Sirotti Gaudenzi e Farneti: ""I Popolari cesenati cercano di nascondere la realtà dei fatti disinformando i propri elettori"

“Un passo indietro e le scuse. E’ quello che chiediamo a Priya Baldazzi, candidata dei Popolari nella lista del candidato Pd alla presidenza della Regione Stefano Bonaccini, e al suo mentore Gilberto Zoffoli. Parliamo dell’obbligatorietà di frequenza degli asili nido, mantra del PD e dello stesso Bonaccini, come è evidente non solo dalle risposte date al TG2 il 16 ottobre scorso dal presidente della Regione uscente, ma anche dal suo pronunciamento al convegno della FISM (Federazione italiana scuole materne), svoltosi sempre nell’ottobre 2019, quando Bonaccini affermò ‘Confido che il servizio educativo 0-3 anni possa diventare scuola dell’obbligo’". E' quanto affermano in una nota i candidati alle regionali della Lega Enrico Sirotti Gaudenzi e Ombretta Farneti.

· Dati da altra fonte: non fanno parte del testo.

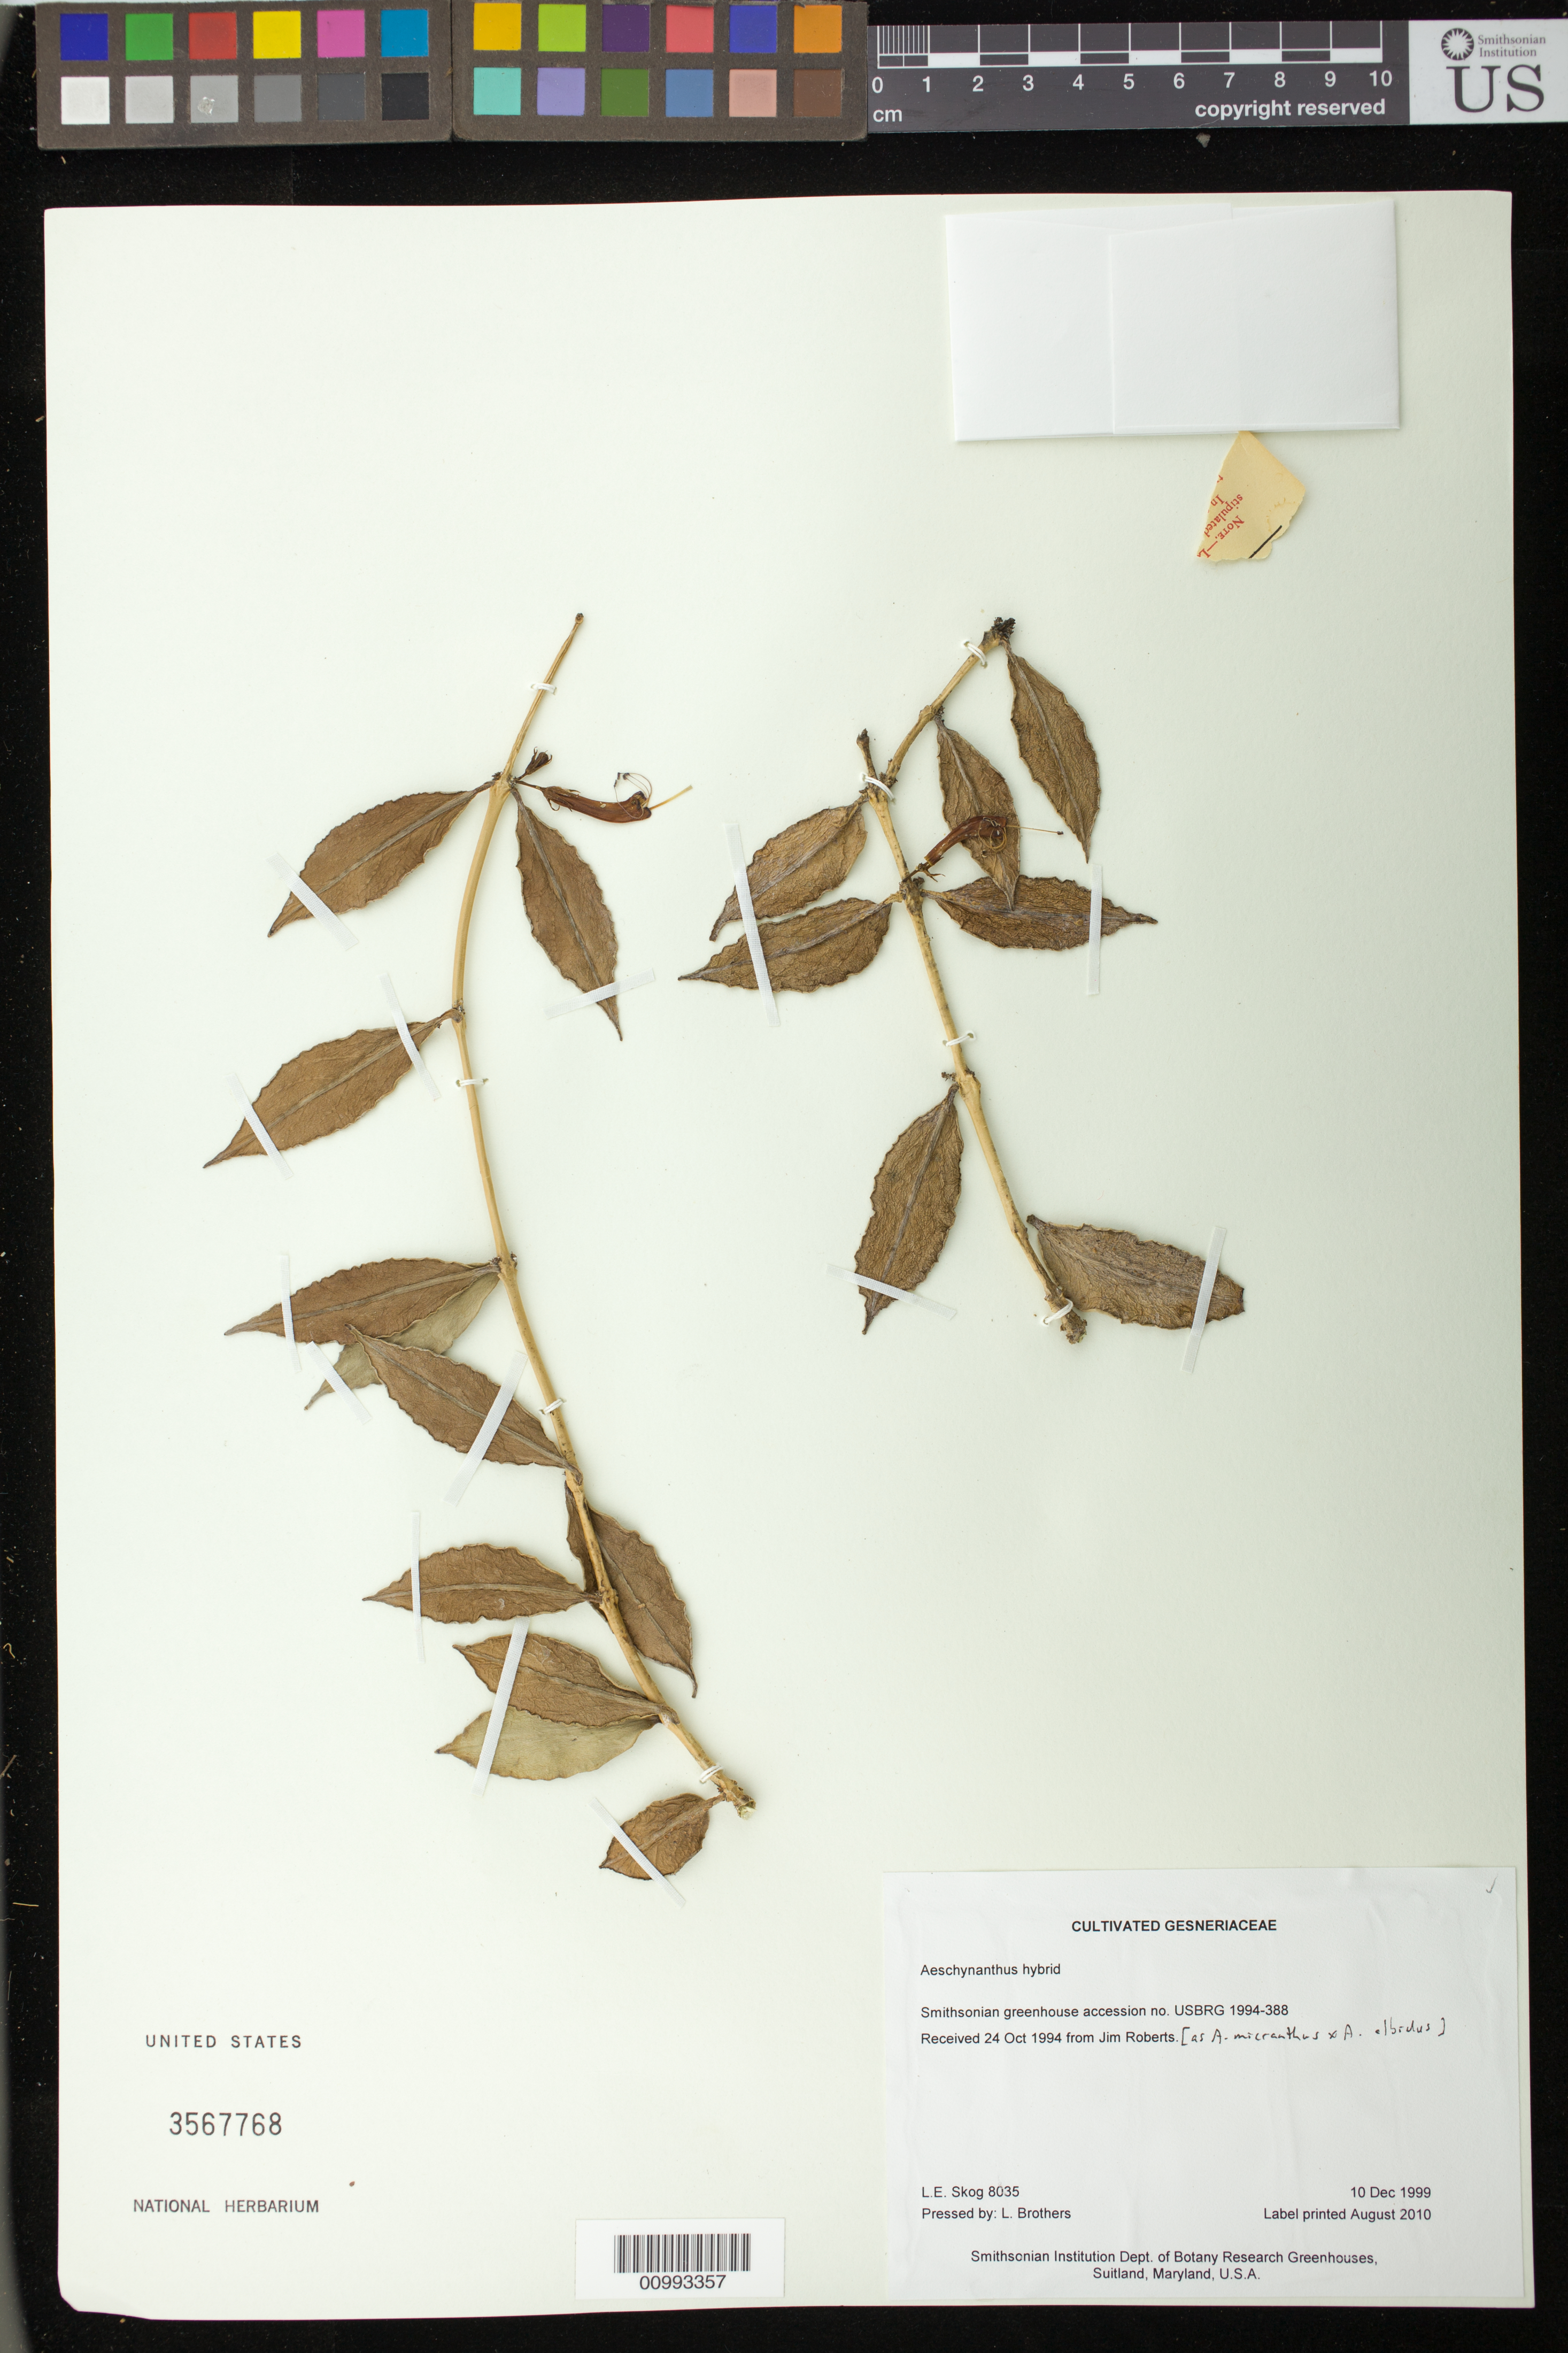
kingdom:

"I Popolari cesenati, -proseguoni i due leghisti - dunque, cercano di nascondere la realtà dei fatti disinformando i propri elettori e mettendo alla gogna non meglio identificati oppositori politici, rei, a loro dire, di propagandare false notizie. Scivolone fatale di Baldazzi e Zoffoli che avrebbero dovuto informarsi meglio. Li capiamo: da un lato, devono mostrarsi zelanti sostenitori di Bonaccini, dall’altro devono giustificare davanti al mondo cattolico ancora legato ai principi non negoziabili il loro appoggio alla coalizione a guida Pd, ovvero il partito che questi principi li mette in discussione quotidianamente. E’ evidente che l’asilo nido obbligatorio entra in contrasto con il principio della libertà educativa e con il diritto dei genitori a scegliere consapevolmente come crescere i figli fin dalla più tenera età. Baldazzi parla di famiglia. Ma di quale? La famiglia costituzionalmente riconosciuta, nucleo fondante della società formata da un padre e una madre, o la famiglia del genitore 1 e genitore 2 del Pd, che è arrivato, tramite suoi esponenti, a teorizzare la famiglia come ‘rete formale e informale della persona’. C’è confusione tra i Popolari cesenati e molta ambiguità su troppi temi dove l’area cattolica, o almeno gran parte di essa, non può trovare sintonia con i dem”.